YASANIN HUKUKSAL BOYUTU
• Zirvenin konuşmacılarından biri olan Yeditepe Üniversitesi Hukuk Fakültesi’nden Prof. Dr. Can Tuncay, “İş sözleşmesinin feshi, iş güvencesi ve toplu fesih” konusunu katılımcılar ile paylaşan isim oldu. Yeni kanunun pek çok yeniliğin yanı sıra tartışmalı bazı konuları da gündeme getirdiğini belirten Tuncay, yeni kanunun 17’nci maddesinin belirsiz süreli yapılan bir iş sözleşmesinin nasıl feshedileceğini düzenlediğini belirtti. Kanunun en yeni ve tartışmalı kısmının; feshin geçerli sebebe dayandırılmasını içeren 18’inci madde olduğunu dile getiren Tuncay, bu konuyla ilgili bilgileri de katılımcılarla paylaştı.
• İstanbul Üniversitesi Hukuk Fakültesi’nden Doçent Dr. Ömer Ekmekçi zirvede; işin düzenlenmesi, çalışma süreleri ve esnek uygulamalar gibi konulara değindi. Günlük fazla çalışma süresinin kanunda yer almadığını belirten Ekmekçi, işçinin fazla çalışması karşılığında serbest zamanını 6 ay içinde kullanması gerektiğini, ancak bunu kullanamazsa ne olacağının net olmadığını dile getirdi.
• Zirvenin bir diğer konuşmacısı olan Galatasaray Üniversitesi’nden Yardımcı Doçent Dr. Murat Engin, çalışma hayatında üçlü ilişkiler (asıl işveren, alt işveren / ödünç / geçici) iş ilişkisi, yeni sözleşme türleri konusuna değindi.

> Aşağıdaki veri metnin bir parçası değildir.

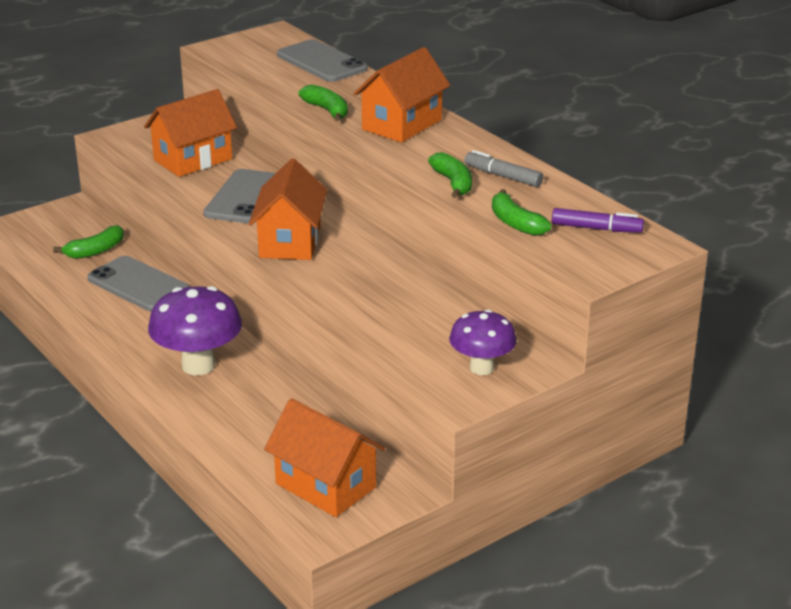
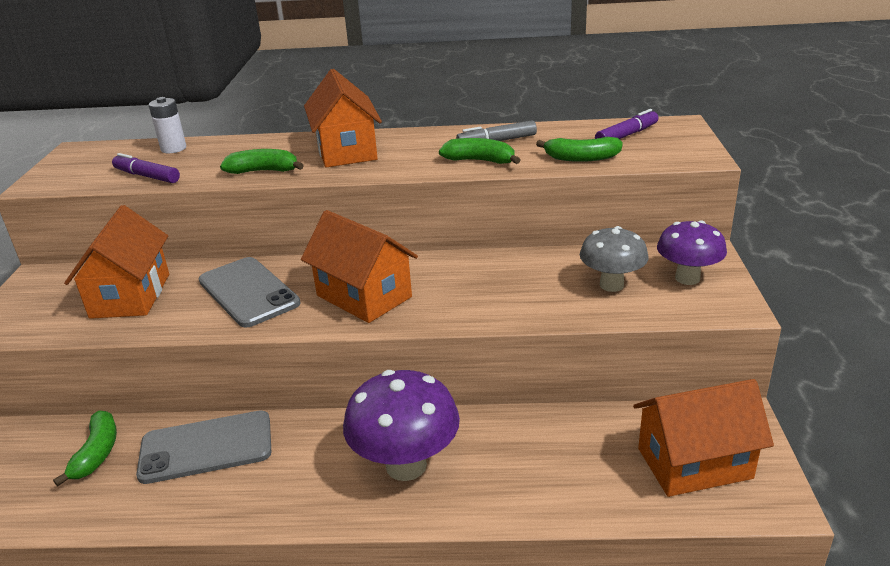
camera: 50 degrees left, 0 degrees up
(268, 75) = (147, 176): none -> purple marker
(321, 62) = (173, 148): grey phone -> white battery
(428, 336) = (611, 285): none -> grey mushroom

Geçici iş ilişkinin 6 ay ile sınırlı olduğuna ve en fazla iki kere yenilenebileceğine dikkat çeken Engin, bu sürenin sonunda geçici ilişkinin kendiliğinden sona erdiğini ve devam etmesi durumunda çalışanın asli ve sürekli çalışan haline geldiğini dile getirdi. Geçici işçinin, çalıştığı süre boyunca esas olarak her üç taraf arasında kararlaştırılan ücreti alacağını belirten Engin, buna karşın 18 ayın sona ermesinden sonra yeni bir hizmet akdinin yapılması gerektiğini belirtti. Yeni kanundaki en önemli değişikliklerden birinin; alt işverenliğin hangi durumda yapılacağının yanıtlanması olduğunu söyleyen Engin, bunun “yardımcı işlerde” ve “asıl işlerin teknolojik nedenlerle uzmanlık gerektiren bir bölümünde” yapılabileceğini vurguladı. Yardımcı faaliyetleri; yemek ya da toplu taşıma gibi, asli ve sürekli faaliyetleri destekleyen yardımcı faaliyetler olduğunu dile getiren Engin, asıl işin bir bölümünde bir başka uzmanlık konusunun ortaya çıkmasıyla da alt işverenin kullanılabileceğini belirtti.
• Zirvede, yasanın hukuksal boyutuna değinen bir başka isim ise İstanbul Üniversitesi Hukuk Fakültesi’nden Yardımcı Doçent Dr. Gülsevil Alpagut oldu. “Ücret, ücretli tatiller, yıllık ücretli izinler, ücret güvenceleri ne olacak?” sorusunun yanıtını katılımcılar ile paylaşan Alpagut; ücretin ödeme şekli, işverenin ücret aczine düşmesi ve ücretin gününde ödenmemesi gibi konulara değinerek yasanın getirdiği yenilikleri katılımcılar ile paylaştı.